What exercises Dhand and Grant in particular, though, is that in B.C., treatment follows on the heels of involuntary admission. They indignantly call B.C. an “outlier” for this and allege as fact that B.C. is “the only jurisdiction in Canada that provides compulsory psychiatric treatment” as decided on by physicians. This is both incorrect and misleading. The treatment decision in involuntary-admission cases where the patient is incompetent is also made by physicians in Saskatchewan and Newfoundland. In Quebec, it’s done by court order, and in New Brunswick by an administrative tribunal, also without the patient’s consent.
Some other provinces, like Alberta and Manitoba, provide for a substitute decision maker, perhaps the closest relative. However, they have to use the same criteria as physicians, and if they reject treatment but the physician nevertheless believes it is in the patient’s best interests, the physician can file an application for a treatment order to a review panel. Ultimate authority, then, lies with the review panel.

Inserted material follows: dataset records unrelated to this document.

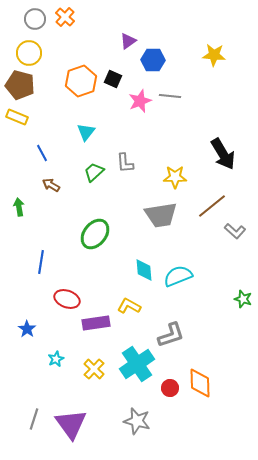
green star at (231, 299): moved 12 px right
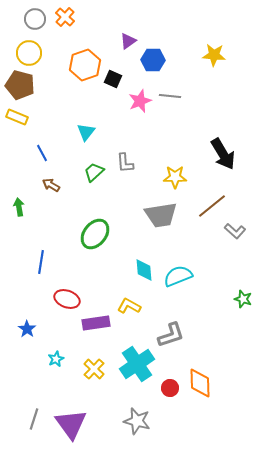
orange hexagon at (81, 81): moved 4 px right, 16 px up
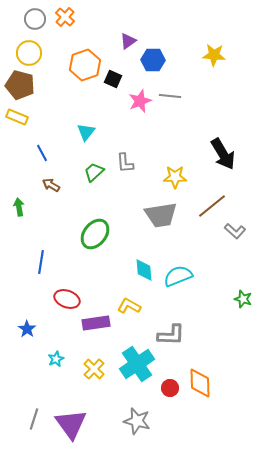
gray L-shape at (171, 335): rotated 20 degrees clockwise
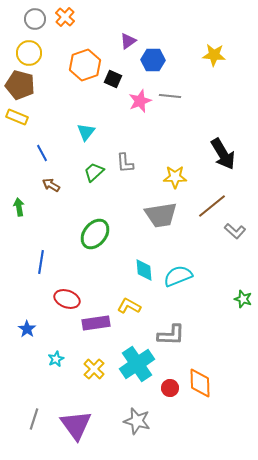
purple triangle at (71, 424): moved 5 px right, 1 px down
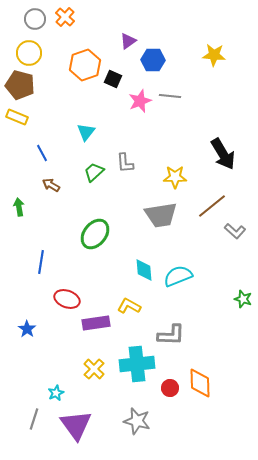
cyan star at (56, 359): moved 34 px down
cyan cross at (137, 364): rotated 28 degrees clockwise
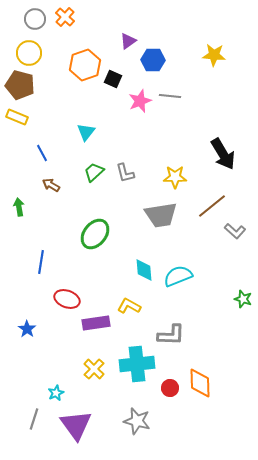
gray L-shape at (125, 163): moved 10 px down; rotated 10 degrees counterclockwise
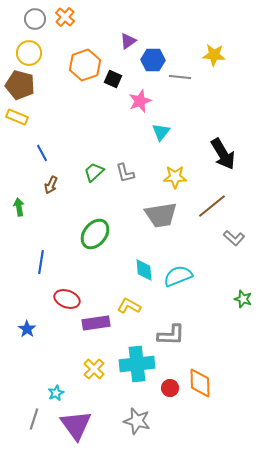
gray line at (170, 96): moved 10 px right, 19 px up
cyan triangle at (86, 132): moved 75 px right
brown arrow at (51, 185): rotated 96 degrees counterclockwise
gray L-shape at (235, 231): moved 1 px left, 7 px down
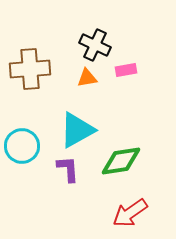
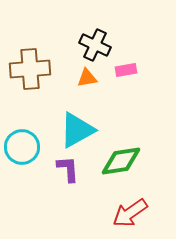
cyan circle: moved 1 px down
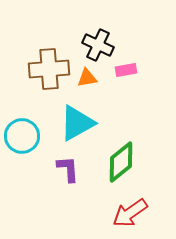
black cross: moved 3 px right
brown cross: moved 19 px right
cyan triangle: moved 7 px up
cyan circle: moved 11 px up
green diamond: moved 1 px down; rotated 30 degrees counterclockwise
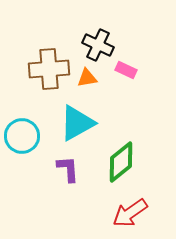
pink rectangle: rotated 35 degrees clockwise
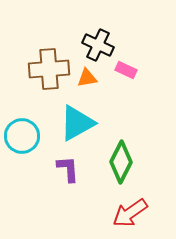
green diamond: rotated 24 degrees counterclockwise
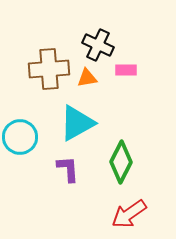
pink rectangle: rotated 25 degrees counterclockwise
cyan circle: moved 2 px left, 1 px down
red arrow: moved 1 px left, 1 px down
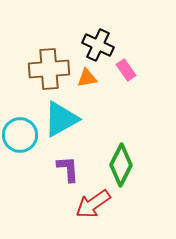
pink rectangle: rotated 55 degrees clockwise
cyan triangle: moved 16 px left, 4 px up
cyan circle: moved 2 px up
green diamond: moved 3 px down
red arrow: moved 36 px left, 10 px up
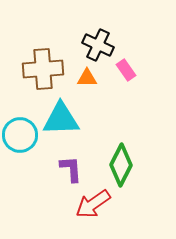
brown cross: moved 6 px left
orange triangle: rotated 10 degrees clockwise
cyan triangle: rotated 27 degrees clockwise
purple L-shape: moved 3 px right
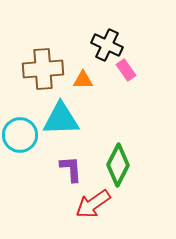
black cross: moved 9 px right
orange triangle: moved 4 px left, 2 px down
green diamond: moved 3 px left
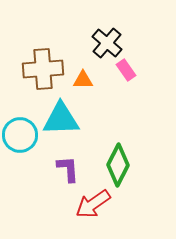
black cross: moved 2 px up; rotated 16 degrees clockwise
purple L-shape: moved 3 px left
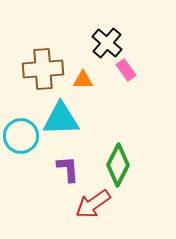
cyan circle: moved 1 px right, 1 px down
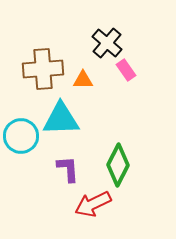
red arrow: rotated 9 degrees clockwise
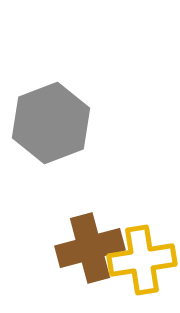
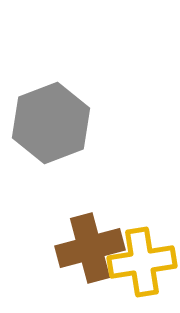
yellow cross: moved 2 px down
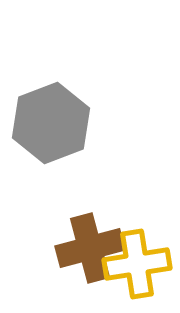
yellow cross: moved 5 px left, 2 px down
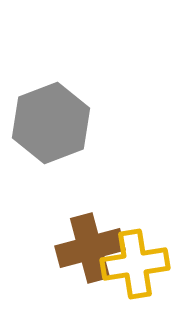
yellow cross: moved 2 px left
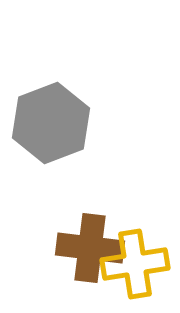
brown cross: rotated 22 degrees clockwise
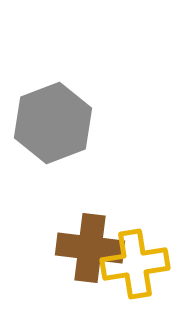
gray hexagon: moved 2 px right
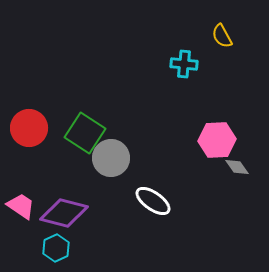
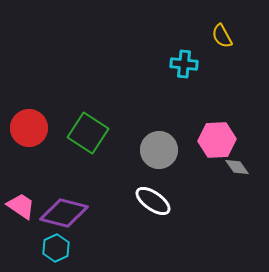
green square: moved 3 px right
gray circle: moved 48 px right, 8 px up
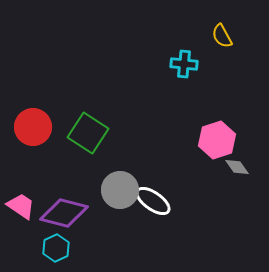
red circle: moved 4 px right, 1 px up
pink hexagon: rotated 15 degrees counterclockwise
gray circle: moved 39 px left, 40 px down
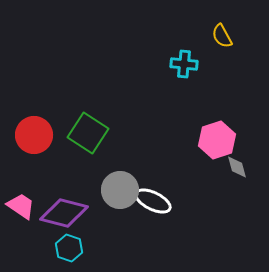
red circle: moved 1 px right, 8 px down
gray diamond: rotated 20 degrees clockwise
white ellipse: rotated 9 degrees counterclockwise
cyan hexagon: moved 13 px right; rotated 16 degrees counterclockwise
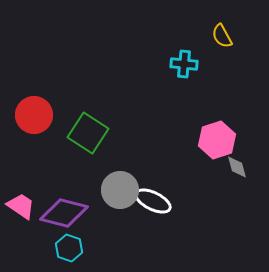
red circle: moved 20 px up
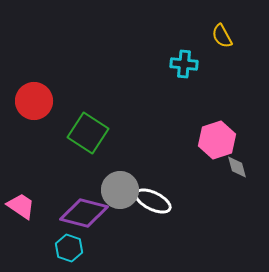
red circle: moved 14 px up
purple diamond: moved 20 px right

Note that in all of these variations—decision by physicians, court, tribunal, substitute decision maker, or review panel—the resulting authorized treatment is given without the patient’s consent, which is the nature of trying to help someone without insight into their own illness. The advantage of physicians deciding is that it puts the focus clearly on clinical factors and avoids treatment delays, important in cases of psychosis.

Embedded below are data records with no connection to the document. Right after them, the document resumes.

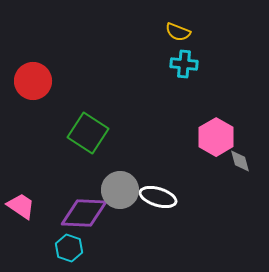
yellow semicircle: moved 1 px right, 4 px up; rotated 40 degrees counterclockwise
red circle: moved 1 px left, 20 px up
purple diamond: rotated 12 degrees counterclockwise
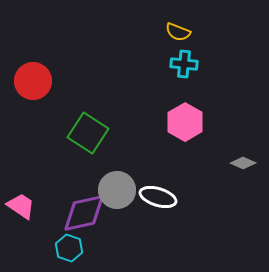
pink hexagon: moved 31 px left, 15 px up
gray diamond: moved 3 px right, 2 px down; rotated 50 degrees counterclockwise
gray circle: moved 3 px left
purple diamond: rotated 15 degrees counterclockwise
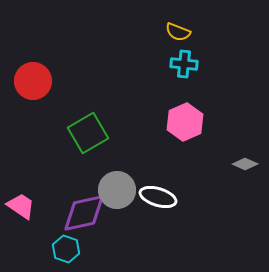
pink hexagon: rotated 6 degrees clockwise
green square: rotated 27 degrees clockwise
gray diamond: moved 2 px right, 1 px down
cyan hexagon: moved 3 px left, 1 px down
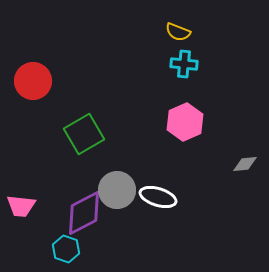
green square: moved 4 px left, 1 px down
gray diamond: rotated 30 degrees counterclockwise
pink trapezoid: rotated 152 degrees clockwise
purple diamond: rotated 15 degrees counterclockwise
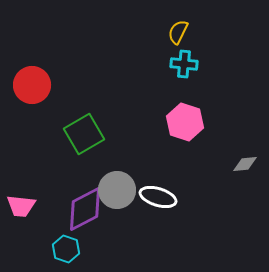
yellow semicircle: rotated 95 degrees clockwise
red circle: moved 1 px left, 4 px down
pink hexagon: rotated 18 degrees counterclockwise
purple diamond: moved 1 px right, 4 px up
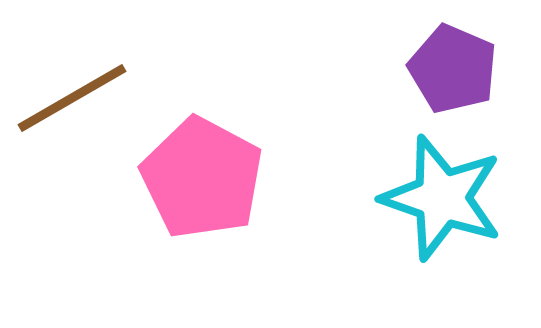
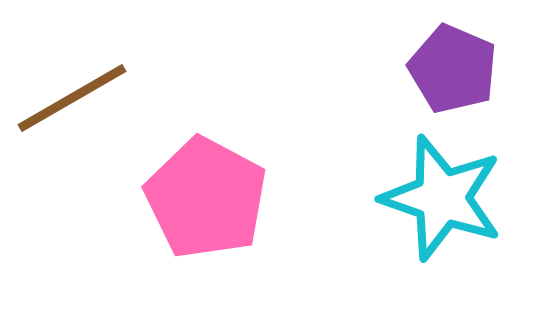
pink pentagon: moved 4 px right, 20 px down
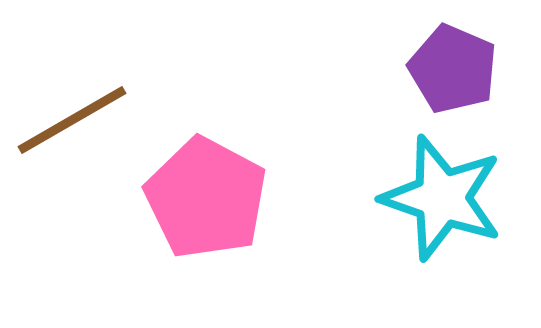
brown line: moved 22 px down
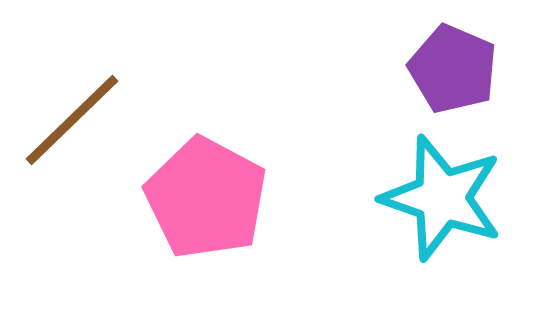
brown line: rotated 14 degrees counterclockwise
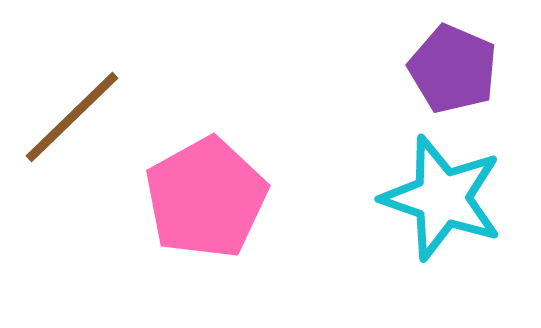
brown line: moved 3 px up
pink pentagon: rotated 15 degrees clockwise
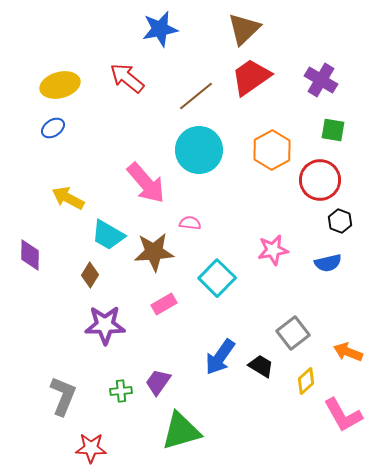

Dhand and Grant. instead, seem enamoured by Ontario’s legislation, retrograde legislation that can commit someone who is ill because they’re considered dangerous but can in certain circumstances—for example, a previous wish while they were allegedly competent—allow them to refuse treatment. This condemns the ill person to indefinite detention and continuing deterioration, although treatment exists and they’ve committed no crime. It’s a cruel scenario.
The writers even go so far as to cite with approval a controversial Supreme Court of Canada split decision, the Starson case, whereby, under Ontario law, a patient named Starson was found competent to reject treatment although quite ill and delusional, so much so that he couldn’t be discharged. The overall result was seven years trapped in detention, with his illness rampaging on, until someone used changed circumstances (delusion-driven starvation) as an excuse to treat him. In another Ontario case, an ill man was kept in seclusion for 404 days because he was out of control but couldn’t legally be treated.
In B.C., by contrast, the basic objective of involuntary admission is treatment: to get people well and discharge them. Which is preferable? Why involuntarily admit someone if not to treat them and get them better?
Dhand and Grant also err on other points. They write that “both the common law and the charter are not being adhered to in B.C.” This is just wishful opinion. Cases arising from particular Ontario legislation don’t apply holus bolus to B.C. On the more general question of involuntary admission and treatment, B.C. does have a landmark charter case, the 1993 McCorkell decision in the Supreme Court of B.C., which found in favour of the Mental Health Act (an earlier version similar to the current one).
The writers’ insinuation that the B.C. model produces “dangerous outcomes” is, for its part, wrong-headed rhetoric. The really dangerous outcome is ill people not getting the treatments they need, “madness in the streets”, avoidable violence and suicide, the piling up of mentally ill people in jails and prisons, and all the other tragedy and loss that comes from overly restrictive obstacles to treatment.
Dhand and Grant err as well in stating that B.C., alone of all Canadian jurisdictions, has no specific legislative safeguards. Involuntary-admission decisions in B.C. are immediately open to review by a three-member panel and must be heard within 14 days of application, with a decision no later than 48 hours after that. The patient can be represented and the process is highly accessible.
We’re lucky in B.C. to have a straightforward, sensible mental-health act that aims at getting people well. Dhand and Grant have grabbed the wrong end of the stick.